## CONSIGNE
Dans le texte ci-dessous sur la proposition d'Olivier Faure pour la transition écologique, recopiez sans rien changer le passage qui va de « Olivier Faure a ouvert » jusqu'à « aux phénomènes extrêmes. ».

++++ TEXTE À LIRE

Olivier Faure a ouvert les journées d’été du Parti Socialiste en lançant un appel fort en faveur d’une « bifurcation écologique », au lendemain d’un été marqué par des incendies et des vagues de chaleur en France. Le premier secrétaire a souligné que la période récente rendait urgente une réponse politique concrète, dépassant le seul registre de l’émotion face aux événements climatiques.
Pour traduire cette priorité en actes, Olivier Faure a proposé la création d’un « grand fonds » à la fois national et européen, destiné à soutenir la transition et l’adaptation aux dérèglements climatiques. Il a insisté sur la nécessité de passer des proclamations aux engagements financiers et institutionnels, afin d’accélérer des mesures de prévention et de résilience face aux phénomènes extrêmes.
La proposition met au centre des débats la question du financement public et de la coordination au-delà des frontières nationales, évoquant implicitement le rôle de la Union européenne dans le montage de dispositifs communs. Les modalités précises — gouvernance du fonds, critères d’intervention, sources de financement — restent à définir et devraient faire l’objet de discussions au sein du parti et avec les partenaires politiques et institutionnels concernés, notamment sur les priorités d’investissement pour l’écologie et l’adaptation territoriale.
Cette intervention s’inscrit dans un contexte où les impacts climatiques récents ont relancé le débat public sur les réponses collectives à apporter. La proposition de financer massivement la transition par un mécanisme national et européen établit un point de départ pour les consultations à venir au sein du Parti Socialiste et, plus largement, dans l’espace politique qui réfléchit aux instruments de protection et d’adaptation face au changement climatique.

++++++++
++++ DONNÉES FOURNIES

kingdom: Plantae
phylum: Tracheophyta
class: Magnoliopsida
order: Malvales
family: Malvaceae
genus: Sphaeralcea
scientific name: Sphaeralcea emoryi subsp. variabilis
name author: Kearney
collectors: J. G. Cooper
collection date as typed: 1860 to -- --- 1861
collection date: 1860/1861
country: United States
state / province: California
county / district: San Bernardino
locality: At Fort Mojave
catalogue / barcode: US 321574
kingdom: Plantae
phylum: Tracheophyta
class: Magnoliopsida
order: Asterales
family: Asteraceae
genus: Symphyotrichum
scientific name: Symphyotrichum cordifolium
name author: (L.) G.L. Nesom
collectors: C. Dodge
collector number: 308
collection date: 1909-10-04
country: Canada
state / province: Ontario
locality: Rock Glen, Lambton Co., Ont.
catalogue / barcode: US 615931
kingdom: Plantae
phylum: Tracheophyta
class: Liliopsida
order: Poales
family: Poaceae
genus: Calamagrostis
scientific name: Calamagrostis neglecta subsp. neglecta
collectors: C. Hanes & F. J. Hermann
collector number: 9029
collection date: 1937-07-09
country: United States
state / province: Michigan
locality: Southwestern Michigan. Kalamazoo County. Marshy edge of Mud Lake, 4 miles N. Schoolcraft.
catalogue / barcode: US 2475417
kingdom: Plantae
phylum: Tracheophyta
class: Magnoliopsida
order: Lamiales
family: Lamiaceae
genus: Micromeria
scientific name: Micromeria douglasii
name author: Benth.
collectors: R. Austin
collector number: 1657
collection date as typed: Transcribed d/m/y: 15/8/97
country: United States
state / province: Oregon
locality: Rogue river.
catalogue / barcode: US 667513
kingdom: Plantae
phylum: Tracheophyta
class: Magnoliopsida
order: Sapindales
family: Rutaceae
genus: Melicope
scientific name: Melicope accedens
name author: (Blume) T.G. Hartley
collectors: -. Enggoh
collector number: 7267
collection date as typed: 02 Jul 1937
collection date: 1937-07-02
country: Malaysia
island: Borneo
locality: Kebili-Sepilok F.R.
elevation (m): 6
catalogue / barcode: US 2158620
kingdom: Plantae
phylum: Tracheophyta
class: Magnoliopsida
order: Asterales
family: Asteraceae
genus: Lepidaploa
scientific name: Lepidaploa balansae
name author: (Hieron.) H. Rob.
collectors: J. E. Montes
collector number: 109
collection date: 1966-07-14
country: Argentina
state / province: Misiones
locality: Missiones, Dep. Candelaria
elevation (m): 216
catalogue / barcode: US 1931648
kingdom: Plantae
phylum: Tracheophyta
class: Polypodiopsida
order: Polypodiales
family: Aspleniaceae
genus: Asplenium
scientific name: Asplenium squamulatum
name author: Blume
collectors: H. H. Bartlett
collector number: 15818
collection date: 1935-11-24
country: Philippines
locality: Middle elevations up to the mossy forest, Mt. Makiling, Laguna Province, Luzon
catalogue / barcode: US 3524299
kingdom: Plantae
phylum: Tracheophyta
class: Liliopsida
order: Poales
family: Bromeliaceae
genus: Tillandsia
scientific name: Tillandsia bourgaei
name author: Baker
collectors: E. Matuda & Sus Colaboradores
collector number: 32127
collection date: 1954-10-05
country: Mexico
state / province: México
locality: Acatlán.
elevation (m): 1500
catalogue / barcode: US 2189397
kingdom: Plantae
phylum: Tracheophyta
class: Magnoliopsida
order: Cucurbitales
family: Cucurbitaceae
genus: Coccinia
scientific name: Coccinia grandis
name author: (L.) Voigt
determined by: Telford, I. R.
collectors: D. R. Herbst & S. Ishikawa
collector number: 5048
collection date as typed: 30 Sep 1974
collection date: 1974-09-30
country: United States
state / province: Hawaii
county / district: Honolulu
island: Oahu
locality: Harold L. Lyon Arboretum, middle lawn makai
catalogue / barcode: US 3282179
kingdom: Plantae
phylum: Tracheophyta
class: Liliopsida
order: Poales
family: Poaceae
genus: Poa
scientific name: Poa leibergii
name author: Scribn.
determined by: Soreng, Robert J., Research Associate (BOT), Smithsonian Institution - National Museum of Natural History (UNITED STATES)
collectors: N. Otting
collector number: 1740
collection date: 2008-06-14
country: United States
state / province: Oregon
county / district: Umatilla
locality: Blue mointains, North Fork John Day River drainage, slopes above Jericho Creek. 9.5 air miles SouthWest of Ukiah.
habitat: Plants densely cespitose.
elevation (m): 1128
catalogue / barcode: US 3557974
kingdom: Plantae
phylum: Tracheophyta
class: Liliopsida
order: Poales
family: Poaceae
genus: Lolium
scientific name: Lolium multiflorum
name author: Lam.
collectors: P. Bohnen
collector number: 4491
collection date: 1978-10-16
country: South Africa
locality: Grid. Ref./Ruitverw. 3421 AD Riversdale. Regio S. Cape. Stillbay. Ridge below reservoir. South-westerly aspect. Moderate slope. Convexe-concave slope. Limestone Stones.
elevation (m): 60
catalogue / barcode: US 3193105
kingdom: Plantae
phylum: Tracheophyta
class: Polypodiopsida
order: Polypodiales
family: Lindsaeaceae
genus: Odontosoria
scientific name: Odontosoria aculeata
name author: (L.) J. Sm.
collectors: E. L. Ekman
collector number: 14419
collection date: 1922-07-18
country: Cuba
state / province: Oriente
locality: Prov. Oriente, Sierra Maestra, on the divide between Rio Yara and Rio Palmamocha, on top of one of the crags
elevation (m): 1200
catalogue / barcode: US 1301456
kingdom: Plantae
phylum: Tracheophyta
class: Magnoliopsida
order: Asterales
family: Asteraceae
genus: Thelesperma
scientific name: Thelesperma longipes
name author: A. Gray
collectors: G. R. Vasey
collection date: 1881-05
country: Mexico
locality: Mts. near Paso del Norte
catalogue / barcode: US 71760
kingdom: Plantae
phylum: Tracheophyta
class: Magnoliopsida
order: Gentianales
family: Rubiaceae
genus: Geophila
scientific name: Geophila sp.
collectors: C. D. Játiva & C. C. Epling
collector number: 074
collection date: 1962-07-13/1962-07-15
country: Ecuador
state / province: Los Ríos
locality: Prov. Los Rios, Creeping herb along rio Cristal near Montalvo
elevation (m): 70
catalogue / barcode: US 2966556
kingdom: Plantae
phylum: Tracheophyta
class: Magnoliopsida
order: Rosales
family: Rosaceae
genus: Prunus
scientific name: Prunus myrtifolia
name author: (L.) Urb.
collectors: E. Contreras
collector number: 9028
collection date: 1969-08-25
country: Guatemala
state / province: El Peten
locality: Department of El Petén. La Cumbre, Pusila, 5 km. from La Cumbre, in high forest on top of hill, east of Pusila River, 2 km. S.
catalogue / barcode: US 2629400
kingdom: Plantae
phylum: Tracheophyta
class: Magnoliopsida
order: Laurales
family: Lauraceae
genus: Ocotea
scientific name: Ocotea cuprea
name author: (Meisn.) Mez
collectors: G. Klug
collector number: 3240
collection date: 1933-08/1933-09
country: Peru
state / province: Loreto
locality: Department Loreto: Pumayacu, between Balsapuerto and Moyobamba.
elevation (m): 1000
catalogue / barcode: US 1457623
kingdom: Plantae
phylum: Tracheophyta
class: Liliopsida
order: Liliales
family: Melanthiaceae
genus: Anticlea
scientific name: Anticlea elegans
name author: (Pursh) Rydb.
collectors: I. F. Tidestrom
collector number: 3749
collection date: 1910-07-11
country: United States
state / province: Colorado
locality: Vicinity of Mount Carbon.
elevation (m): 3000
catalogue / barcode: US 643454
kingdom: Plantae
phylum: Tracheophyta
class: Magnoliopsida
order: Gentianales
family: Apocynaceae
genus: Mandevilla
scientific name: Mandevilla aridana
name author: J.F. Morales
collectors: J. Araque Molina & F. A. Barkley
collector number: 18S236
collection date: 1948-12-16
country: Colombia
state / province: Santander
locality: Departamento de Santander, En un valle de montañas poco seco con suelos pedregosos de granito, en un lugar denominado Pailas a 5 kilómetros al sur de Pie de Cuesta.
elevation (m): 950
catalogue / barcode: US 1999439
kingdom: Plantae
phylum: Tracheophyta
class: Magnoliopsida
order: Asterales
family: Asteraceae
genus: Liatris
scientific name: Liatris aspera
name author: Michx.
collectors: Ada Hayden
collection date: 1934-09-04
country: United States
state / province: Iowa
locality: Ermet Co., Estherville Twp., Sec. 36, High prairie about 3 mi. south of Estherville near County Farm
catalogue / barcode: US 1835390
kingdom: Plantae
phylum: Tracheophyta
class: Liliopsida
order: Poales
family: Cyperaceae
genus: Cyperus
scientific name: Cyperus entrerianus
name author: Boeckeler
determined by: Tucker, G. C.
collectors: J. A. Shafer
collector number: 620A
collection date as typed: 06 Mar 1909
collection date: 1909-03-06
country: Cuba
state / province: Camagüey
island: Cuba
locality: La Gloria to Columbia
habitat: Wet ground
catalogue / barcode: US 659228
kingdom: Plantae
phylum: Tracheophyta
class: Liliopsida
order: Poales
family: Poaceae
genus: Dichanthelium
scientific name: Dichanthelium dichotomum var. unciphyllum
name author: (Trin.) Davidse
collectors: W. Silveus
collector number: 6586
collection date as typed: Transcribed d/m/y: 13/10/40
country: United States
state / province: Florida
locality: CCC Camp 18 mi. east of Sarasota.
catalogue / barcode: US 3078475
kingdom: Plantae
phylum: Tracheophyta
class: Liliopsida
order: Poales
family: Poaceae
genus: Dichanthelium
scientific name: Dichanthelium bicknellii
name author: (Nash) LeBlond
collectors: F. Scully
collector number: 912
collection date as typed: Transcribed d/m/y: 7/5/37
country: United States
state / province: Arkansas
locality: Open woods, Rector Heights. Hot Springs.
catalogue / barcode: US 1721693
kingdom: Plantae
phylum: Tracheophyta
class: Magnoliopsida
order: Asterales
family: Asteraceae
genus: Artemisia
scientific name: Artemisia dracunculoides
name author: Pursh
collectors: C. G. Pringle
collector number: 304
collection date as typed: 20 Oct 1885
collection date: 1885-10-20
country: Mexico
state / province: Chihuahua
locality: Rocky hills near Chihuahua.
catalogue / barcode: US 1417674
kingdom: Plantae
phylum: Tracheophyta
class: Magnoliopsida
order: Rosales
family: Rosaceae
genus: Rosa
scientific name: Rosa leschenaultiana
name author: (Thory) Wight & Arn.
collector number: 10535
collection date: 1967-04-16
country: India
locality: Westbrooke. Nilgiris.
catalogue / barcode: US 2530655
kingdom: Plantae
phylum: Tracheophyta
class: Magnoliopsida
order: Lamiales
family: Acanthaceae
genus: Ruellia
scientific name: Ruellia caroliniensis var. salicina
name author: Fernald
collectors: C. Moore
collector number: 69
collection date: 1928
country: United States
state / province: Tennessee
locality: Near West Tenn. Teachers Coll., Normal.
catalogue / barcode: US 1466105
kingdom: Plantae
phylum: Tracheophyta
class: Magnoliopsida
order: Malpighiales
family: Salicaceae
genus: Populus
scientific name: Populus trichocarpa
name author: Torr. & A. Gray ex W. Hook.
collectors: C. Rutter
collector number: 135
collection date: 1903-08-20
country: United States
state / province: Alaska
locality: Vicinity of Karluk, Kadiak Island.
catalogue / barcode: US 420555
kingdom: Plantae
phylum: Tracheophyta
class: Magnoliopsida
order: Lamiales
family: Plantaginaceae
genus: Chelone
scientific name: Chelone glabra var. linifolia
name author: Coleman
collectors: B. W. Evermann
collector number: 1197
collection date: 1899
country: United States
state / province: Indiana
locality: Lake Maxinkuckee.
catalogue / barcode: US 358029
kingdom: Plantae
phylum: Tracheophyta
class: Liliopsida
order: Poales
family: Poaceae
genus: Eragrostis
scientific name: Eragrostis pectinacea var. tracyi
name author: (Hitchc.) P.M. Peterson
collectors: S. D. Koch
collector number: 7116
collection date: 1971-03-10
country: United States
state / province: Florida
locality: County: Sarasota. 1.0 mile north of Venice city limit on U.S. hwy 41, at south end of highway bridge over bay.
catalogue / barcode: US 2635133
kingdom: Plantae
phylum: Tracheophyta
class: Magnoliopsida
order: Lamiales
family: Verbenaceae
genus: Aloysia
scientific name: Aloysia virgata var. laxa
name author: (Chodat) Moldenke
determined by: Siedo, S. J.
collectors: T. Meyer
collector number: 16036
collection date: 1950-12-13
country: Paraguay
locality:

++++++++

## ZONE DE RÉPONSE
Olivier Faure a ouvert les journées d’été du Parti Socialiste en lançant un appel fort en faveur d’une « bifurcation écologique », au lendemain d’un été marqué par des incendies et des vagues de chaleur en France. Le premier secrétaire a souligné que la période récente rendait urgente une réponse politique concrète, dépassant le seul registre de l’émotion face aux événements climatiques.
Pour traduire cette priorité en actes, Olivier Faure a proposé la création d’un « grand fonds » à la fois national et européen, destiné à soutenir la transition et l’adaptation aux dérèglements climatiques. Il a insisté sur la nécessité de passer des proclamations aux engagements financiers et institutionnels, afin d’accélérer des mesures de prévention et de résilience face aux phénomènes extrêmes.